Short exercise A
List the numbers of every claim in the patent claims below that is written as depending directly on claim 1.
Short exercise B
Answer these questions using the patent claims below:
(i) According to claim 7, what do the horizontal and vertical portions of the second portion of the STI region have substantially the same of?
(ii) In claim 14, which three items are comprised in the Fin Field-Effect Transistor?
(iii) Which claim numbers are marked as canceled?
Short exercise C
Write the next part of the patent claims below, starting after their last sentence.

Supplied passage
━━━━━━━━━━━━━━━━━━━━
5. The integrated circuit structure of claim 1, wherein the second
portion of the STI region comprises a sidewall portion in physical
contact with a sidewall of the semiconductor strip, and a bottom
portion underlying the first portion and in contact with a top
surface of the semiconductor substrate.
6. The integrated circuit structure of claim 1 further comprising a
re-growth semiconductor region over the semiconductor strip, with
the semiconductor fin being a portion of the re-growth
semiconductor region, wherein an interface between the
semiconductor strip and the re-growth semiconductor region is lower
than a top surface of the STI region.
7. The integrated circuit structure of claim 1, wherein the second
portion of the STI region forms a conformal layer, with horizontal
portions and vertical portions of the second portion having
substantially a same thickness.
8. The integrated circuit structure of claim 1 further comprising:
a gate dielectric on a top surface and sidewalls of the
semiconductor fin; and a gate electrode over the gate
dielectric.
9. An integrated circuit structure comprising: a semiconductor
substrate comprising a semiconductor strip; and Shallow Trench
Isolation (STI) regions on opposite sides of the semiconductor
strip, wherein each of the STI regions comprises: an oxide region;
and a silicon nitride region over and in contact with the oxide
region; and a semiconductor fin over and aligned to the
semiconductor strip, wherein the semiconductor fin is higher than a
top surface of the silicon nitride region.
10. The integrated circuit structure of claim 9, wherein each of
the STI regions further comprises a silicon nitride liner
comprising: a sidewall portion between and in contact with a first
sidewall of the semiconductor strip and a sidewall of the oxide
region; and a bottom portion underlying and in contact with the
oxide region.
11. The integrated circuit structure of claim 10, wherein a side
edge of the silicon nitride region is in contact with a sidewall of
the silicon nitride liner.
12. The integrated circuit structure of claim 10, wherein a top
surface of the silicon nitride region is substantially level with a
top edge of the silicon nitride liner.
13. The integrated circuit structure of claim 10, wherein the
silicon nitride liner forms a basin, with the oxide region in the
basin, and wherein the silicon nitride region and the silicon
nitride liner fully enclose the oxide region.
14. The integrated circuit structure of claim 9 further comprising:
a gate dielectric on a top surface and sidewalls of the
semiconductor fin, wherein the gate dielectric is in contact with a
top surface of the silicon nitride region; and a gate electrode
over the gate dielectric, wherein the gate dielectric, the gate
electrode, and the semiconductor fin are comprised in a Fin
Field-Effect Transistor (FinFET).
15.-20. (canceled)
21. An integrated circuit structure comprising: a semiconductor
substrate; a Shallow Trench Isolation (STI) region extending into
the semiconductor substrate, wherein the STI region comprises: a
first dielectric material; and second dielectric materials fully
enclosing the first dielectric material therein, wherein the second
dielectric materials are different from the first dielectric
material.
22. The integrated circuit structure of claim 21 further
comprising: a portion of the semiconductor substrate contacting an
edge of the STI region; and a semiconductor fin with an edge
aligned to a sidewall of the STI region, wherein the semiconductor
fin is higher than a top surface of the portion of the
semiconductor substrate.
━━━━━━━━━━━━━━━━━━━━
Given information
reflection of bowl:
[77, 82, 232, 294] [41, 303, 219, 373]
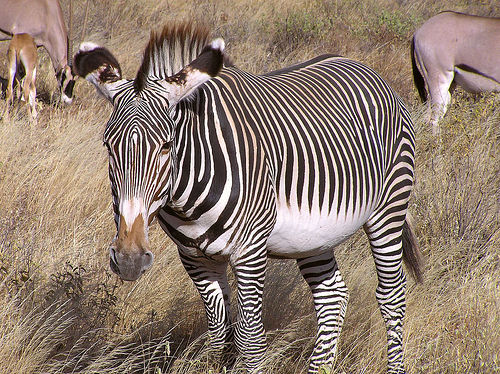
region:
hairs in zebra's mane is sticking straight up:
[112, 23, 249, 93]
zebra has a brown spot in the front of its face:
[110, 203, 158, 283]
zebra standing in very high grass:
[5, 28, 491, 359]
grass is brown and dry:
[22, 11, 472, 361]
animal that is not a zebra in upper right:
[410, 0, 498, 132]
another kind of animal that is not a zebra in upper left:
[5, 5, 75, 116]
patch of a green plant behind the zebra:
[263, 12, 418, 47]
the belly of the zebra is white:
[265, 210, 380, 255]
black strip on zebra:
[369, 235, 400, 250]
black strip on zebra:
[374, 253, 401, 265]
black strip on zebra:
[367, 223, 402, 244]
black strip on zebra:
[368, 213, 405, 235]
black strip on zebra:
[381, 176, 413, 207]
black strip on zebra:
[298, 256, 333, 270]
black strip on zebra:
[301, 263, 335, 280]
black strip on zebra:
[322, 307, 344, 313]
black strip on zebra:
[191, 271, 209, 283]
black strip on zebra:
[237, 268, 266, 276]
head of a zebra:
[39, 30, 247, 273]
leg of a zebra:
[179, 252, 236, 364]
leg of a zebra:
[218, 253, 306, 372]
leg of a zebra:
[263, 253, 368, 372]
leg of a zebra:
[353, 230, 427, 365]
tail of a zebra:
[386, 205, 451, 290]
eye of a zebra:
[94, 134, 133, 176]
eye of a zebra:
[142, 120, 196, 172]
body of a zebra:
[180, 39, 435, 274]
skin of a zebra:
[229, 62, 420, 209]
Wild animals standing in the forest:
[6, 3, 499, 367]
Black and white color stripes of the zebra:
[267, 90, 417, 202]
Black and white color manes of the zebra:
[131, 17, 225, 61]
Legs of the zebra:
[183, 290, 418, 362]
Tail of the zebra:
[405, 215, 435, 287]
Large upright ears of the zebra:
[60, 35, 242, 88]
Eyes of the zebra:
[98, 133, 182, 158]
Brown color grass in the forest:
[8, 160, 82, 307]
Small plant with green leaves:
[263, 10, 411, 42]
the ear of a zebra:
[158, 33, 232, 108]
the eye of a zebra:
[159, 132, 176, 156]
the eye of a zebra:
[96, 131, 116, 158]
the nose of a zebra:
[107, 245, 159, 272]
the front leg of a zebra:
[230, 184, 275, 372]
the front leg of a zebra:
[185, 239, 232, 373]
━━━━━━━━━━━━━━━━━━━━
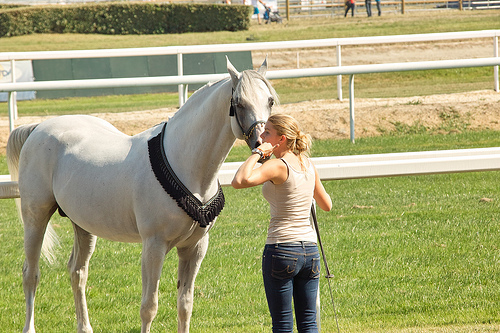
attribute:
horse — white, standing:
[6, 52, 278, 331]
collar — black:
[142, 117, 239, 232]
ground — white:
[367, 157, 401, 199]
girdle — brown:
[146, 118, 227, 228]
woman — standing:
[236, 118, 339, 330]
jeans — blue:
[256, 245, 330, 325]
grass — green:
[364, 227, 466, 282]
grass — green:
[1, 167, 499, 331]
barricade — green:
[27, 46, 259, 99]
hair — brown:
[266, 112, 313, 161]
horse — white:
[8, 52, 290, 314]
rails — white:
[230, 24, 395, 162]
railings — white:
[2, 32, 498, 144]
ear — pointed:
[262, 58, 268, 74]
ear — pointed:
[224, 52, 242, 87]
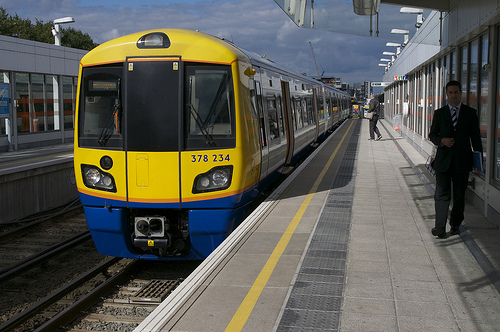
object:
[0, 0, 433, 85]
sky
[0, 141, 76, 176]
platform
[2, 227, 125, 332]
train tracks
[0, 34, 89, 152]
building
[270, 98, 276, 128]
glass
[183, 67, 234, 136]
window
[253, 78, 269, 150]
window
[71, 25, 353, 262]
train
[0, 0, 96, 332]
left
━━━━━━━━━━━━━━━━━━━━
Written reply A
5, 6, 7, 8

Written reply B
(i) Thickness.
(ii) The gate dielectric, the gate electrode, and the semiconductor fin.
(iii) Claims 15 through 20.

Written reply C
23. The integrated circuit structure of claim 21, wherein all of
the second dielectric materials are formed of a same dielectric
material.
24. The integrated circuit structure of claim 21, wherein the first
dielectric material comprises silicon oxide, and the second
dielectric materials comprise silicon nitride.
25. The integrated circuit structure of claim 21, wherein the
second dielectric materials comprise a first portion overlapping
the first dielectric material, and a second portion comprising:
sidewall portions encircling and in contact with edges of the first
dielectric material and the first portion of the second dielectric
materials; and a bottom portion overlapped by the first dielectric
material.
26. The integrated circuit structure of claim 25, wherein the
sidewall portions and the bottom portion of the second dielectric
materials are connected continuously with no distinguishable
interface therebetween, and the first portion and the sidewall
portions have distinguishable interfaces.
Description
BACKGROUND
[0001] With the increasing down-scaling of integrated circuits and
the increasingly demanding requirements to the speed of integrated
circuits, transistors need to have higher drive currents with
increasingly smaller dimensions. Fin Field-Effect Transistors
(FinFET) were thus developed. The FinFETs include vertical
semiconductor fins above a substrate. The semiconductor fins are
used to form source and drain regions, and channel regions between
the source and drain regions. Shallow Trench Isolation (STI)
regions are formed to define the semiconductor fins. The FinFETs
also include gate stacks, which are formed on the sidewalls and the
top surfaces of the semiconductor fins.
[0002] In the formation of the STI regions and the formation of the
FinFETs, various wet etch steps and clean steps are performed.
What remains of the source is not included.